2011 wird Aemisegger zum AFV-Präsidenten gewählt. Der Architekt erarbeitet sich grosse Verdienste, unter seiner Führung lanciert der Verband unter anderem die «Aargauer Fussballnacht» und das renommierte Nachwuchs-Projekt «Kicker Talents». Doch in den vergangenen Monaten stolpert Aemisegger. Im Sog des Erfolgs verschwimmen die Grenzen zwischen Diener des Fussballs und Alleinherrscher.
Der schwerwiegendste Vorwurf gegenüber Aemisegger ist jener der Vetterliwirtschaft. Mehrere voneinander unabhängige Quellen bestätigen, dass Aemisegger einen 50 000 Franken teuren Filmauftrag an seinen Sohn Oliver vergeben habe, ohne vorgängig seine Vorstandskollegen zu informieren. Aemisegger behauptet, er sei von der federführenden «Aargauer Zeitung» nicht zu diesem und weiteren Vorwürfen angehört worden. Im Zuge der Recherchen liess die «AZ» Aemisegger aber einen Fragenkatalog zukommen, auf den er nichtssagend antwortete und anfügte, er freue sich auf die Rückrunde.
Am Dienstag sagt Aemisegger, es gebe kein Reglement zur Auftragserteilung an Externe. Der Werbefilm sei jedoch zu einem guten Preis vergeben worden und durch die familiäre Verbindung habe der AFV mehr Leistungen erhalten als bei solchen Deals üblich. Die Vergabe hätte zum Gesamtprojekt «Kicker Talents» gehört, das der AFV-Vorstand im Februar 2018 abgesegnet habe. Dem widersprechen die zwei Vorstandsmitglieder, die von Aemisegger nicht zur Medienkonferenz eingeladen worden sind: Luigi Ponte und Armando Granzotto.
Betroffen und leidend
20 Minuten nach Beginn seiner Verteidigungsrede kommt Aemisegger zum Punkt: «Ich trete als AFV-Präsident und von allen weiteren Ämtern beim Aargauischen Fussballverband zurück.» Das «mediale Sperrfeuer» und die ultimative Rücktrittsforderung einiger Vereine hätten ihn betroffen gemacht, ihm den Schlaf und die Kraft geraubt. «Meine Familie, mein Geschäft, mein Umfeld leiden unter dieser Demontage.»

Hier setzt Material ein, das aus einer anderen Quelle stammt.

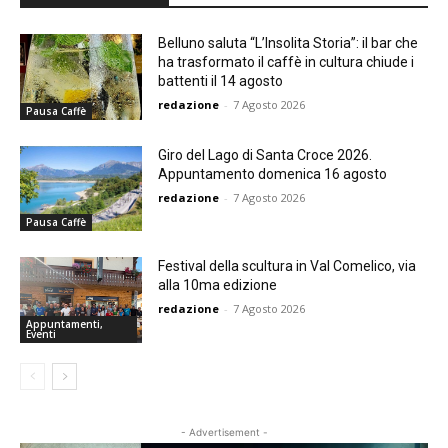
Belluno saluta “L’Insolita Storia”: il bar che
ha trasformato il caffè in cultura chiude i
battenti il 14 agosto
redazione
-
7 Agosto 2026
Pausa Caffè
Giro del Lago di Santa Croce 2026.
Appuntamento domenica 16 agosto
redazione
-
7 Agosto 2026
Pausa Caffè
Festival della scultura in Val Comelico, via
alla 10ma edizione
redazione
-
7 Agosto 2026
Appuntamenti,
Eventi
- Advertisement -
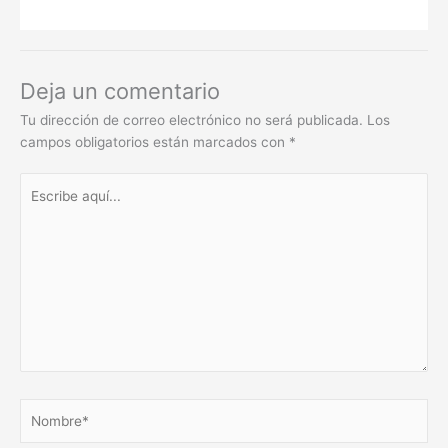
Deja un comentario
Tu dirección de correo electrónico no será publicada.
Los
campos obligatorios están marcados con
*
Escribe
aquí...
Nombre*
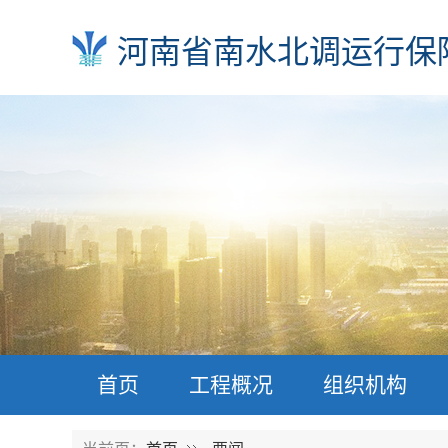
河南省南水北调运行保
首页
工程概况
组织机构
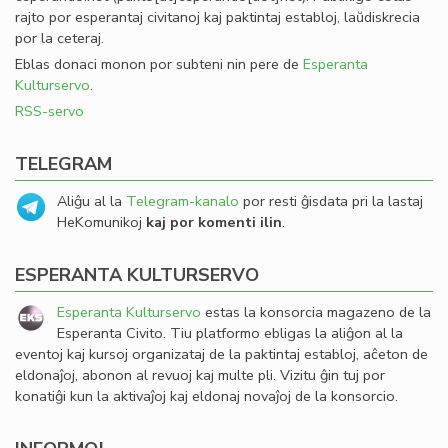
rajto por esperantaj civitanoj kaj paktintaj establoj, laŭdiskrecia
por la ceteraj.
Eblas donaci monon por subteni nin pere de
Esperanta
Kulturservo
.
RSS-servo
TELEGRAM
Aliĝu al la
Telegram-kanalo
por resti ĝisdata pri la lastaj
HeKomunikoj
kaj por komenti ilin
.
ESPERANTA KULTURSERVO
Esperanta Kulturservo
estas la konsorcia magazeno de la
Esperanta Civito. Tiu platformo ebligas la aliĝon al la
eventoj kaj kursoj organizataj de la paktintaj establoj, aĉeton de
eldonaĵoj, abonon al revuoj kaj multe pli. Vizitu ĝin tuj por
konatiĝi kun la aktivaĵoj kaj eldonaj novaĵoj de la konsorcio.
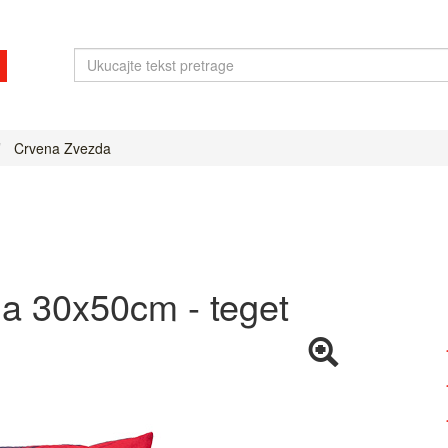
Crvena Zvezda
a 30x50cm - teget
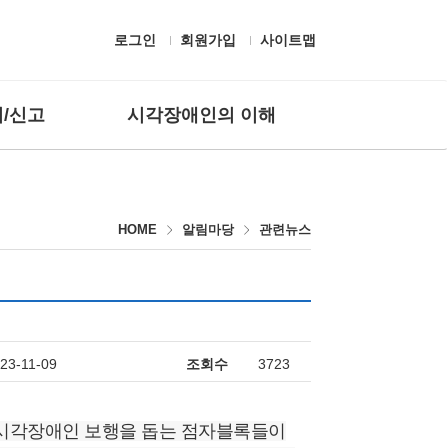
로그인
회원가입
사이트맵
/신고
시각장애인의 이해
 질문
흰지팡이 헌장 및 유래
고하기
시각장애의 정의
HOME
알림마당
관련뉴스
편의시설
보조공학기기
생활용구
시각장애인 응대
점자
23-11-09
조회수
3723
에 시각장애인 보행을 돕는 점자블록들이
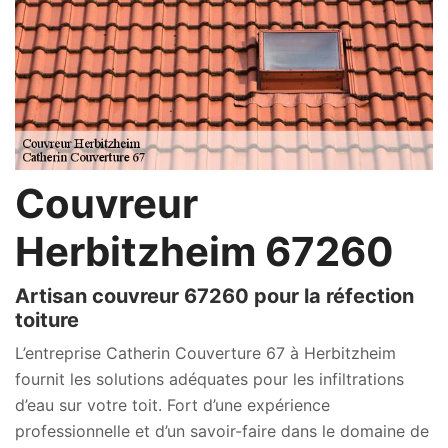
Couvreur
Herbitzheim 67260
Artisan couvreur 67260 pour la réfection
toiture
L’entreprise Catherin Couverture 67 à Herbitzheim
fournit les solutions adéquates pour les infiltrations
d’eau sur votre toit. Fort d’une expérience
professionnelle et d’un savoir-faire dans le domaine de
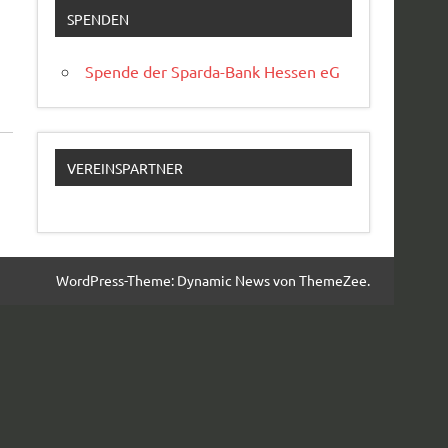
SPENDEN
Spende der Sparda-Bank Hessen eG
VEREINSPARTNER
WordPress-Theme: Dynamic News von ThemeZee.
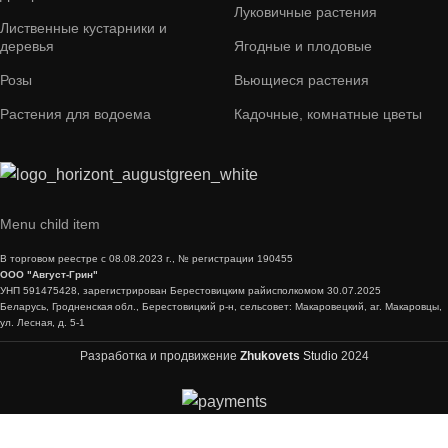
Луковичные растения
Лиственные кустарники и
деревья
Ягодные и плодовые
Розы
Вьющиеся растения
Растения для водоема
Кадочные, комнатные цветы
Menu child item
В торговом реестре с 08.08.2023 г., № регистрации 190455
ООО "Август-Грин"
УНП 591475428, зарегистрирован Берестовицким райисполкомом 30.07.2025
Беларусь, Гродненская обл., Берестовицкий р-н, сельсовет: Макаровецкий, аг. Макаровцы,
ул. Лесная, д. 5-1
Разработка и продвижение
Zhukovets
Studio
2024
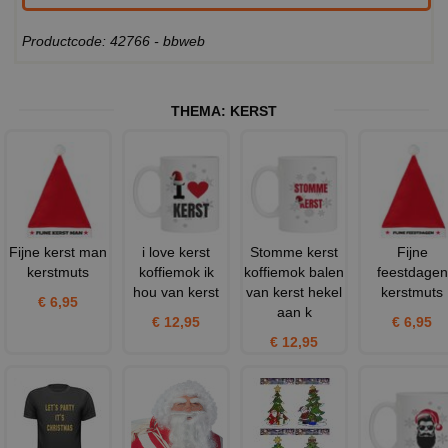
Productcode: 42766 - bbweb
THEMA:
KERST
Fijne kerst man
i love kerst
Stomme kerst
Fijne
kerstmuts
koffiemok ik
koffiemok balen
feestdagen
hou van kerst
van kerst hekel
kerstmuts
€ 6,95
aan k
€ 12,95
€ 6,95
€ 12,95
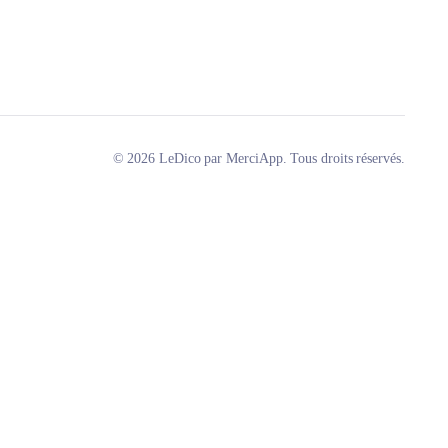
© 2026 LeDico par MerciApp. Tous droits réservés.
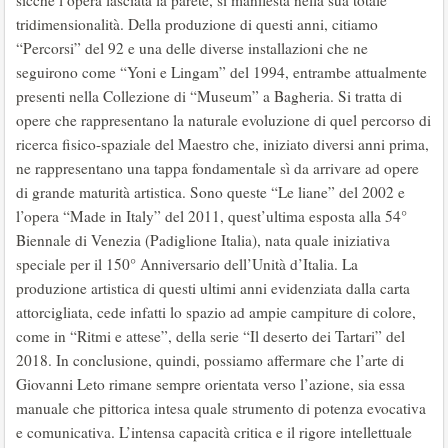
sicché l’opera lasciata la parete, si manifesta nella sua totale
tridimensionalità. Della produzione di questi anni, citiamo
“Percorsi” del 92 e una delle diverse installazioni che ne
seguirono come “Yoni e Lingam” del 1994, entrambe attualmente
presenti nella Collezione di “Museum” a Bagheria. Si tratta di
opere che rappresentano la naturale evoluzione di quel percorso di
ricerca fisico-spaziale del Maestro che, iniziato diversi anni prima,
ne rappresentano una tappa fondamentale sì da arrivare ad opere
di grande maturità artistica. Sono queste “Le liane” del 2002 e
l’opera “Made in Italy” del 2011, quest’ultima esposta alla 54°
Biennale di Venezia (Padiglione Italia), nata quale iniziativa
speciale per il 150° Anniversario dell’Unità d’Italia. La
produzione artistica di questi ultimi anni evidenziata dalla carta
attorcigliata, cede infatti lo spazio ad ampie campiture di colore,
come in “Ritmi e attese”, della serie “Il deserto dei Tartari” del
2018. In conclusione, quindi, possiamo affermare che l’arte di
Giovanni Leto rimane sempre orientata verso l’azione, sia essa
manuale che pittorica intesa quale strumento di potenza evocativa
e comunicativa. L’intensa capacità critica e il rigore intellettuale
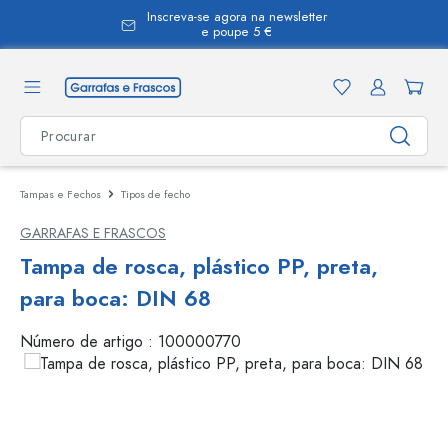
Inscreva-se agora na newsletter
eúdo principal
e poupe 5 €
Tampas e Fechos
Tipos de fecho
GARRAFAS E FRASCOS
Tampa de rosca, plástico PP, preta,
para boca: DIN 68
Número de artigo :
100000770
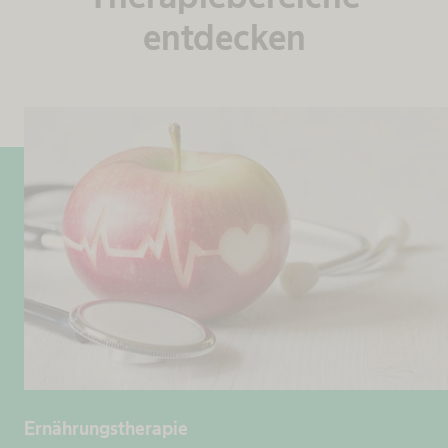
entdecken
Ernährungstherapie​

Aemisegger sagt, er habe Fehler gemacht, wie sie Ehrenamtliche machen würden. Diese stünden aber in keinem Verhältnis zur Dynamik, die das Ganze angenommen habe. Gegenfrage: Warum sollte zurücktreten, wer ein absolut reines Gewissen hat? Warum sollen zwei Mitarbeiter der Geschäftsstelle ihren Traumjob aufgeben, obwohl gemäss Aemisegger die Differenzen aus Lappalien bestanden hätten?
Aemiseggers Abrechnung zielt auch in Richtung Hannes Hurter und Jonas Manouk. Das Duo verfolgt die Szenerie in der hintersten Reihe. Dass sie ihre Kündigung widerrufen, war das Hauptziel der 40 Vereine, die in der letzten Woche Aemiseggers Abgang forderten. Jetzt haben Hurter und Manouk Oberwasser. Am Donnerstag findet die erste Vorstandssitzung unter AFV-Interimspräsident Luigi Ponte statt – Haupttraktandum: Hurter und Manouk sollen bleiben.